■ Task details:
Render the records below as a JSON list of strings, with one string for each line and no entries for blank lines.

★ ★ ★ ★ ★

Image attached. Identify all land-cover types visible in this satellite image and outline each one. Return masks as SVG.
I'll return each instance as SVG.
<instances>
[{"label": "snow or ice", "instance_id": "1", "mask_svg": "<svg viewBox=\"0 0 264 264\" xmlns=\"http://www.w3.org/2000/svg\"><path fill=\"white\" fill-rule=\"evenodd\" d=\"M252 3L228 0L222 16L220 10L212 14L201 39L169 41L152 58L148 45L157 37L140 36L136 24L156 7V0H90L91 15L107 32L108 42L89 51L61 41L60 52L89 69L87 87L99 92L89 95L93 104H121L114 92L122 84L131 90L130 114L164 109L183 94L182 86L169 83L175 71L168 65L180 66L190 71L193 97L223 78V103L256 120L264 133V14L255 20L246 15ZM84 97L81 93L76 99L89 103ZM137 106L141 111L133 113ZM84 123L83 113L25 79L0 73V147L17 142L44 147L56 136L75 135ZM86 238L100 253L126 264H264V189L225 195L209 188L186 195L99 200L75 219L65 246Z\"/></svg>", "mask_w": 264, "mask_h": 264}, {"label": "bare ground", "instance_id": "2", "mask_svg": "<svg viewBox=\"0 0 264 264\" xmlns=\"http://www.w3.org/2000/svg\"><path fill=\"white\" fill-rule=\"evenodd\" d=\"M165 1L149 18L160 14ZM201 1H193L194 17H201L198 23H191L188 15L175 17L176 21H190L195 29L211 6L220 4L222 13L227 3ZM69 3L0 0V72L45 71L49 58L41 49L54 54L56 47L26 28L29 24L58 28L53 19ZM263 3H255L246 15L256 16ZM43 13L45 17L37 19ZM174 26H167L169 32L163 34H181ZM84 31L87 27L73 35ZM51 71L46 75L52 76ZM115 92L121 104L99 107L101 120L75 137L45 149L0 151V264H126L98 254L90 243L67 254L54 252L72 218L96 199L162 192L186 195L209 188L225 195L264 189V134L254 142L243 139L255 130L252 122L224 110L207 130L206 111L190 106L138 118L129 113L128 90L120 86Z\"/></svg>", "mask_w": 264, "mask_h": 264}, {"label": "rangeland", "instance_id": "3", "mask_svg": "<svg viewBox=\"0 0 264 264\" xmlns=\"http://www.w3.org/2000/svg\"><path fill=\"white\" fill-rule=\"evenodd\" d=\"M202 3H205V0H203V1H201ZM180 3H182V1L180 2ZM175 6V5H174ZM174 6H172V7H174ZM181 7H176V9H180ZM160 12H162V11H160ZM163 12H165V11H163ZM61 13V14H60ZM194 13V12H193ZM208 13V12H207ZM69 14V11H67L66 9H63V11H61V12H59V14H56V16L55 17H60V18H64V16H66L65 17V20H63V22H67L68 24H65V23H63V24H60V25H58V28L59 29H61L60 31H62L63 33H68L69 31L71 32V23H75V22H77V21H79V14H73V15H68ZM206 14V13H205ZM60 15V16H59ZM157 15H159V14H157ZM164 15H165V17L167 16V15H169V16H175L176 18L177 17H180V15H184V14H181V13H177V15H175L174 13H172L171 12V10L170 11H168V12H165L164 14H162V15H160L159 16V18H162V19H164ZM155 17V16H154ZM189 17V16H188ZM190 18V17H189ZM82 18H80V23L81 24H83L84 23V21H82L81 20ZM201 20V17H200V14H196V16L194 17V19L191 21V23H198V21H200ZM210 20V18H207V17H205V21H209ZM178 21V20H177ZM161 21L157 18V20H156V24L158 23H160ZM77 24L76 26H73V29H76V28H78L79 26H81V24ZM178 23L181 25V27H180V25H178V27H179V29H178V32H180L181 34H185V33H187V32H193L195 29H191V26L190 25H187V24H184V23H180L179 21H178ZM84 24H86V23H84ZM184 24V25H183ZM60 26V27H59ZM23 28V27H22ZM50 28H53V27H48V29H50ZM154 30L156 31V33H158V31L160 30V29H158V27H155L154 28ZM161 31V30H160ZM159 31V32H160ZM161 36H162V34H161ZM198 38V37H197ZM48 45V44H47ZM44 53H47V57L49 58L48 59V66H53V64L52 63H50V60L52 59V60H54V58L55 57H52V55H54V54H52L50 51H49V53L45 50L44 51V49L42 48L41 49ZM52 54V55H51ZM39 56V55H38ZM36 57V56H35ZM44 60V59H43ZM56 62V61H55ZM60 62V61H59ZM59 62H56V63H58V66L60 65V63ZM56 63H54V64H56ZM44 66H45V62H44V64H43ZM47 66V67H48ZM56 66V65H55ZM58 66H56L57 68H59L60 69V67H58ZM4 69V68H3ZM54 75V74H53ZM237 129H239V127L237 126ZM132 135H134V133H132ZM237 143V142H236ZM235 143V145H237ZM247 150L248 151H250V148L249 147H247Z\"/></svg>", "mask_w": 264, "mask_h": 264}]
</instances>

★ ★ ★ ★ ★

■ Solved exercise:
[
  "Image attached. Identify all land-cover types visible in this satellite image and outline each one. Return masks as SVG.",
  "I'll return each instance as SVG.",
  "<instances>",
  "[{\"label\": \"snow or ice\", \"instance_id\": \"1\", \"mask_svg\": \"<svg viewBox=\\\"0 0 264 264\\\" xmlns=\\\"http://www.w3.org/2000/svg\\\"><path fill=\\\"white\\\" fill-rule=\\\"evenodd\\\" d=\\\"M252 3L228 0L222 16L220 10L212 14L201 39L169 41L152 58L148 45L157 37L140 36L136 24L156 7V0H90L91 15L107 32L108 42L89 51L61 41L60 52L89 69L87 87L99 92L89 95L93 104H121L114 92L122 84L131 90L130 114L164 109L183 94L182 86L169 83L175 71L168 65L180 66L190 71L193 97L223 78V103L256 120L264 133V14L255 20L246 15ZM84 97L81 93L76 99L89 103ZM137 106L141 111L133 113ZM84 123L83 113L25 79L0 73V147L17 142L44 147L56 136L75 135ZM86 238L100 253L126 264H264V189L225 195L209 188L186 195L99 200L75 219L65 246Z\\\"/></svg>\", \"mask_w\": 264, \"mask_h\": 264}, {\"label\": \"bare ground\", \"instance_id\": \"2\", \"mask_svg\": \"<svg viewBox=\\\"0 0 264 264\\\" xmlns=\\\"http://www.w3.org/2000/svg\\\"><path fill=\\\"white\\\" fill-rule=\\\"evenodd\\\" d=\\\"M165 1L149 18L160 14ZM201 1H193L194 17H201L198 23H191L188 15L175 17L176 21H190L195 29L211 6L220 4L222 13L227 3ZM69 3L0 0V72L45 71L49 58L41 49L54 54L56 47L26 28L29 24L58 28L53 19ZM263 3H255L246 15L256 16ZM43 13L45 17L37 19ZM174 26H167L169 32L163 34H181ZM84 31L87 27L73 35ZM51 71L46 75L52 76ZM115 92L121 104L99 107L101 120L75 137L45 149L0 151V264H126L98 254L90 243L67 254L54 252L72 218L96 199L162 192L186 195L209 188L225 195L264 189V134L254 142L243 139L255 130L252 122L224 110L207 130L206 111L190 106L138 118L129 113L128 90L120 86Z\\\"/></svg>\", \"mask_w\": 264, \"mask_h\": 264}, {\"label\": \"rangeland\", \"instance_id\": \"3\", \"mask_svg\": \"<svg viewBox=\\\"0 0 264 264\\\" xmlns=\\\"http://www.w3.org/2000/svg\\\"><path fill=\\\"white\\\" fill-rule=\\\"evenodd\\\" d=\\\"M202 3H205V0H203V1H201ZM180 3H182V1L180 2ZM175 6V5H174ZM174 6H172V7H174ZM181 7H176V9H180ZM160 12H162V11H160ZM163 12H165V11H163ZM61 13V14H60ZM194 13V12H193ZM208 13V12H207ZM69 14V11H67L66 9H63V11H61V12H59V14H56V16L55 17H60V18H64V16H66L65 17V20H63V22H67L68 24H65V23H63V24H60V25H58V28L59 29H61L60 31H62L63 33H68L69 31L71 32V23H75V22H77V21H79V14H73V15H68ZM206 14V13H205ZM60 15V16H59ZM157 15H159V14H157ZM164 15H165V17L167 16V15H169V16H175L176 18L177 17H180V15H184V14H181V13H177V15H175L174 13H172L171 12V10L170 11H168V12H165L164 14H162V15H160L159 16V18H162V19H164ZM155 17V16H154ZM189 17V16H188ZM190 18V17H189ZM82 18H80V23L81 24H83L84 23V21H82L81 20ZM201 20V17H200V14H196V16L194 17V19L191 21V23H198V21H200ZM210 20V18H207V17H205V21H209ZM178 21V20H177ZM161 21L157 18V20H156V24L158 23H160ZM77 24L76 26H73V29H76V28H78L79 26H81V24ZM178 23L181 25V27H180V25H178V27H179V29H178V32H180L181 34H185V33H187V32H193L195 29H191V26L190 25H187V24H184V23H180L179 21H178ZM84 24H86V23H84ZM184 24V25H183ZM60 26V27H59ZM23 28V27H22ZM50 28H53V27H48V29H50ZM154 30L156 31V33H158V31L160 30V29H158V27H155L154 28ZM161 31V30H160ZM159 31V32H160ZM161 36H162V34H161ZM198 38V37H197ZM48 45V44H47ZM44 53H47V57L49 58L48 59V66H53V64L52 63H50V60L52 59V60H54V58L55 57H52V55H54V54H52L50 51H49V53L45 50L44 51V49L42 48L41 49ZM52 54V55H51ZM39 56V55H38ZM36 57V56H35ZM44 60V59H43ZM56 62V61H55ZM60 62V61H59ZM59 62H56V63H58V66L60 65V63ZM56 63H54V64H56ZM44 66H45V62H44V64H43ZM47 66V67H48ZM56 66V65H55ZM58 66H56L57 68H59L60 69V67H58ZM4 69V68H3ZM54 75V74H53ZM237 129H239V127L237 126ZM132 135H134V133H132ZM237 143V142H236ZM235 143V145H237ZM247 150L248 151H250V148L249 147H247Z\\\"/></svg>\", \"mask_w\": 264, \"mask_h\": 264}]",
  "</instances>"
]